This is the first phase of a multipart rollout that will span the next few months: the currently browsable stock includes miscellaneous new releases from the past 8+ months (we have a lot of catching up to do), plus approximately a third of our backstock. Note that we’ve reduced/slashed prices on many titles and will continue to do so in order to make room for new stock. We’ll also be expanding / tweaking / improving / debugging the site itself (for example, we still have work to do on the automated international postage system, not to mention the inevitable inventory discrepancies that come with transferring an ancient and massive database to a new system).

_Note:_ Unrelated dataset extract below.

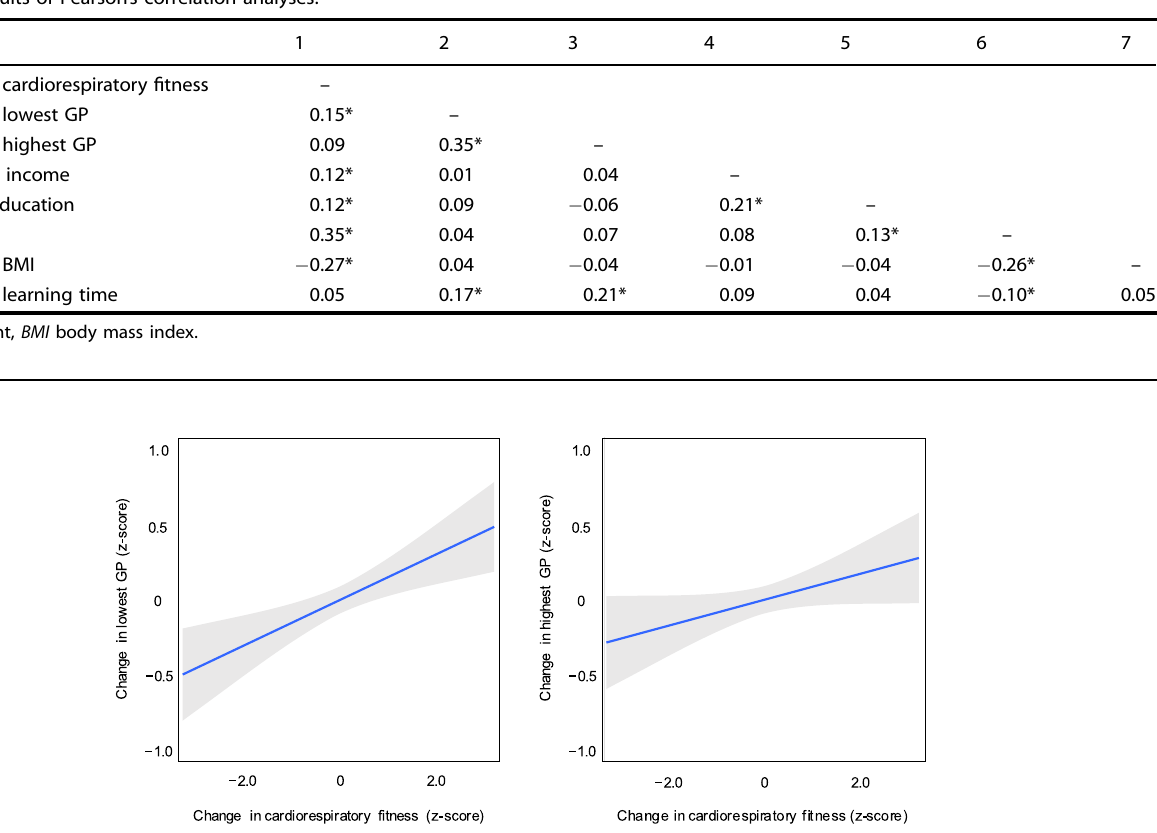
Fig. 1 The associations between changes in cardiorespiratory fi tness and changes in the lowest (left panel) and highest (right panel) GPs. Regression lines are shown with 95% con fi dence bands (shaded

Over the next few months, as we take inventory, clean house, and delve into our storage, we will be uploading thousands of additional items, gradually, on a near-daily basis. This will include the majority of the LPs, as well as many titles, in all formats, once thought long-gone. Many currently “sold out” items are likely to resurface.

Finally, once our general backstock is up (probably in the next two or three months) we’ll begin making our extensive stockpile of rarities available online for the first time: tons of random out-of-print titles, "deadstock," warehouse finds, secondhand collectibles, etc., accumulated over the past few decades.

Frequent/returning customers will be getting early access to these items. Details to follow on how this will work (a priority mailing list? a 'frequent flyer'-like program?), but it will not be based on dollars spent. We want to reward those who consistently support us, especially in the discogs marketplace era (to those who show up trying to poach five copies of a one-off rarity, and nothing else, ever… ¯\_(ツ)_/¯ ).

So—we suggest you take some time to dig through the site—even we’ve been surprised by what’s been turning up, and there’s much more to come.